[Page excerpt]:
BEGIN

As usual, we start doing some magic to load R scripts.
In [1]:
%load_ext rmagic
In [2]:
%%R
dir = "19-05-2014"
options(stringsAsFactors=F)
mycon = gzcon(gzfile(paste(dir, "buggy_traces.csv.gz", sep="/"), open="r"))
buggy_program_events = read.csv(textConnection(readLines(mycon)), sep="\t", header = F)
mycon = gzcon(gzfile(paste(dir, "robust_traces.csv.gz", sep="/"), open="r"))
robust_program_events = read.csv(textConnection(readLines(mycon)), sep="\t", header = F)
print(nrow(robust_program_events))
print(nrow(buggy_program_events))
programs = c(levels(buggy_program_events[,1]),levels(robust_program_events[,1]))
cats = factor(c(robust_program_events[,4], buggy_program_events[,4]), levels = c("R","B"))
#write.csv(programs,paste(dir,"programs.csv", sep="/"))
TODO: Add an explanation about program traces as documents.
Now, we load the tm package and create the corpuses from the "documents".
In [3]:
%%R
library(tm)
mut_corpus = Corpus(VectorSource(c(robust_program_events[,2],buggy_program_events[,2])))

END

[Exercise set]:
1. According to the notebook excerpt, why does it begin with the %load_ext rmagic step? Answer in one to three sentences.
2. Set down, word for word, the part of the notebook excerpt that opens with the words containing "print(nrow(robust_program_events))" and closes with "library(tm)".
Rely only on the text above when answering.

Items listed in a dataset
BEGIN

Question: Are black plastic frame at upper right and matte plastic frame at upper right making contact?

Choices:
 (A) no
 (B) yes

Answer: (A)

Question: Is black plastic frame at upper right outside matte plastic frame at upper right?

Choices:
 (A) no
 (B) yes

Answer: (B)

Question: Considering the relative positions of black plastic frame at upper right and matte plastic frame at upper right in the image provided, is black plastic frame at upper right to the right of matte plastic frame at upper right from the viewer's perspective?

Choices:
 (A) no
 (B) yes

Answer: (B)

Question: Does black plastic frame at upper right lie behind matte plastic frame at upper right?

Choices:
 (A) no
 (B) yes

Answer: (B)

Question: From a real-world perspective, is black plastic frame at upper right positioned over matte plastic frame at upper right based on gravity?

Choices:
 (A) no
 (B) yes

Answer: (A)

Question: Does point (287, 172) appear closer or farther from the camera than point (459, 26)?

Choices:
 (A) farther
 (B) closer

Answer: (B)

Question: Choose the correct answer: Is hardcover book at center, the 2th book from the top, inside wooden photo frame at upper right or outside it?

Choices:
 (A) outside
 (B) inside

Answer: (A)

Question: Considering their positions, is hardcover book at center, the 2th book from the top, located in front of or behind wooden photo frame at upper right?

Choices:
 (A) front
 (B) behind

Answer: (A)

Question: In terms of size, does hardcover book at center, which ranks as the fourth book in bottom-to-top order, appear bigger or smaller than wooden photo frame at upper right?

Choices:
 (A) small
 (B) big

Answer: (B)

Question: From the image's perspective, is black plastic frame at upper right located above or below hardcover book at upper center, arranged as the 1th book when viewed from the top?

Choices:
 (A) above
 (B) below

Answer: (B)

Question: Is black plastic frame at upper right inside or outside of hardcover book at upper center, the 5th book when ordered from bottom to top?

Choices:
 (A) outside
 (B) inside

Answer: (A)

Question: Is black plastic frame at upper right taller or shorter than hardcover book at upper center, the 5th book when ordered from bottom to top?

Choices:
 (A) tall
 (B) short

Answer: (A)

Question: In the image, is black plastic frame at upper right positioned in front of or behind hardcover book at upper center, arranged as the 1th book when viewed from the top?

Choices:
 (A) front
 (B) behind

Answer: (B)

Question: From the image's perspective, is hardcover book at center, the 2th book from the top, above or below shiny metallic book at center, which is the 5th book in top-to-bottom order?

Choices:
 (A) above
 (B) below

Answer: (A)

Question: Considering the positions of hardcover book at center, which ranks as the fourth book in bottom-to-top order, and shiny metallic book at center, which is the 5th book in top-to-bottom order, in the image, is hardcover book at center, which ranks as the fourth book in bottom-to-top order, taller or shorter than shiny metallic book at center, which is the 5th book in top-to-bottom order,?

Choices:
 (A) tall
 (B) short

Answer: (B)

END
BEGIN

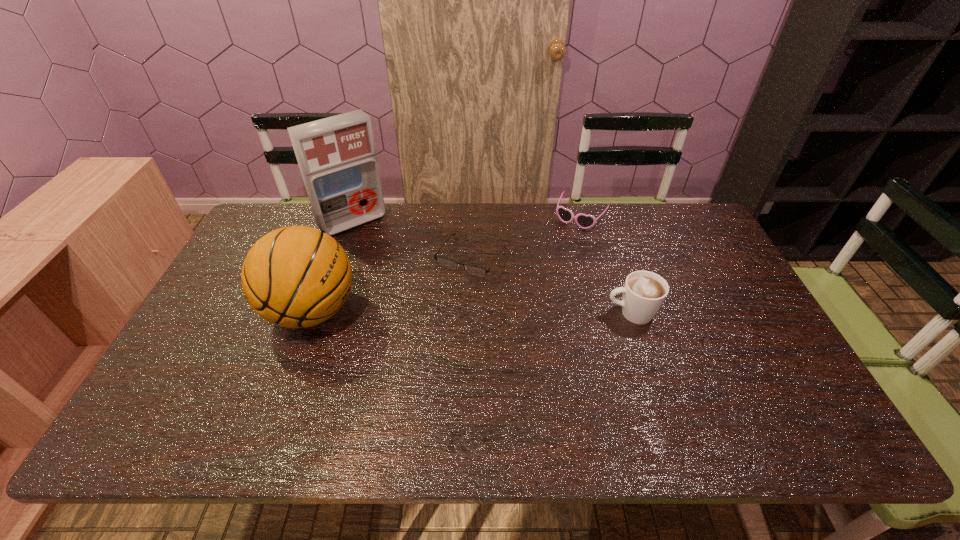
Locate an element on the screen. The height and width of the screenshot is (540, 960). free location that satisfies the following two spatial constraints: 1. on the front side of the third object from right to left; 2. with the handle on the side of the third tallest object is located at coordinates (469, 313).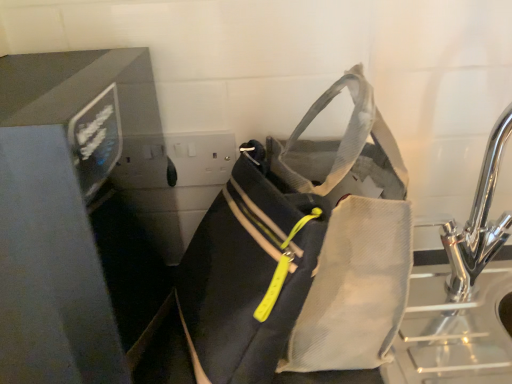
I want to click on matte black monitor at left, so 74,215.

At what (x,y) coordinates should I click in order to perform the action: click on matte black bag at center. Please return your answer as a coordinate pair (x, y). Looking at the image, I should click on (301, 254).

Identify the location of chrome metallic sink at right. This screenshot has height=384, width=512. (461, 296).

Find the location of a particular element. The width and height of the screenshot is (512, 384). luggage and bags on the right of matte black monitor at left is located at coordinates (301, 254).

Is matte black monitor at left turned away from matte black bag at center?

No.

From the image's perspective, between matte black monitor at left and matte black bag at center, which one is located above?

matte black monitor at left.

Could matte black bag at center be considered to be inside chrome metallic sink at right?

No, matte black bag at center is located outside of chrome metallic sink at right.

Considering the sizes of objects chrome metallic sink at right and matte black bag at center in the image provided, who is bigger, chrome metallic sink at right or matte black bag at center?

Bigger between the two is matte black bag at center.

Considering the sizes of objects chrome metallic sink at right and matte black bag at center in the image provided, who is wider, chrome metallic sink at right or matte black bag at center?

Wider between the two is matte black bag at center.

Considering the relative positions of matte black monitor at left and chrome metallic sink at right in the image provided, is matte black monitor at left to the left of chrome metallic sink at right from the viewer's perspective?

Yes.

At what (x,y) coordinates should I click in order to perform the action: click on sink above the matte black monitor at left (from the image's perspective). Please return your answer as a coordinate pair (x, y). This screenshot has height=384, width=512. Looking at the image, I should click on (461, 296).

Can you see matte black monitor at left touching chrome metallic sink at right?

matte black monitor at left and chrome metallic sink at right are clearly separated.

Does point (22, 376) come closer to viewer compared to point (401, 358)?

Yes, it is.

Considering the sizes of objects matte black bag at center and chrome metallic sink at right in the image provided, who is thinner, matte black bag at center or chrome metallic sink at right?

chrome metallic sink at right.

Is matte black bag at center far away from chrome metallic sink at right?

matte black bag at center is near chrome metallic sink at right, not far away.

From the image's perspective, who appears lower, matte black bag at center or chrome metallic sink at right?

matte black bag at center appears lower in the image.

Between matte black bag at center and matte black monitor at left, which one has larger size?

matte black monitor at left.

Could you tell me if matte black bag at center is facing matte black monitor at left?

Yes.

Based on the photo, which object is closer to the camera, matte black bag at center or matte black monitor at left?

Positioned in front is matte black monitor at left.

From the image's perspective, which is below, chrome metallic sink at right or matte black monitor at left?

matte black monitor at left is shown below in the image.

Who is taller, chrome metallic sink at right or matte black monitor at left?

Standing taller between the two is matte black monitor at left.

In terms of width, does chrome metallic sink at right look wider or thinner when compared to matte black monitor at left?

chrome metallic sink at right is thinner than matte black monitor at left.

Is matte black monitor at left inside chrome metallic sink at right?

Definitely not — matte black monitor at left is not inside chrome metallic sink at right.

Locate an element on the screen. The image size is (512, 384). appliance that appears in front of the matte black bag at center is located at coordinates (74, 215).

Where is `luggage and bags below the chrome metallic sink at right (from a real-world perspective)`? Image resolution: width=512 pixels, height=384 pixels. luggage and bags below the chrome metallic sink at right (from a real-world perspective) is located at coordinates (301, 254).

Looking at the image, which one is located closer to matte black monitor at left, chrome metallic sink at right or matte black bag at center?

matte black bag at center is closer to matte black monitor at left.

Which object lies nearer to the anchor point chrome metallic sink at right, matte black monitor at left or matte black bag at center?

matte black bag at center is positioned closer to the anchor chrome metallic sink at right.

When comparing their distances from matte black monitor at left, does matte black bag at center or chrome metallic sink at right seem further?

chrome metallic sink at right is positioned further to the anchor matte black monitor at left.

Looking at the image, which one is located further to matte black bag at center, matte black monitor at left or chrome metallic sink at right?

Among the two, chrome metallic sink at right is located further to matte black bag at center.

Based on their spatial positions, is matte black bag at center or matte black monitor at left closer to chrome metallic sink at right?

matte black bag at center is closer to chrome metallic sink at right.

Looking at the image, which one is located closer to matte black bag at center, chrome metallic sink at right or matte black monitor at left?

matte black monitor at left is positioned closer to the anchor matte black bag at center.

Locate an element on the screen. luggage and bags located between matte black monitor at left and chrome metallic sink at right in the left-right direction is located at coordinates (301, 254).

END

[Numbered answers]:
1. The excerpt says that, as usual, it starts with some magic to load R scripts. The %load_ext rmagic step provides that magic.

2.
print(nrow(robust_program_events))
print(nrow(buggy_program_events))
programs = c(levels(buggy_program_events[,1]),levels(robust_program_events[,1]))
cats = factor(c(robust_program_events[,4], buggy_program_events[,4]), levels = c("R","B"))
#write.csv(programs,paste(dir,"programs.csv", sep="/"))
TODO: Add an explanation about program traces as documents.
Now, we load the tm package and create the corpuses from the "documents".
In [3]:
%%R
library(tm)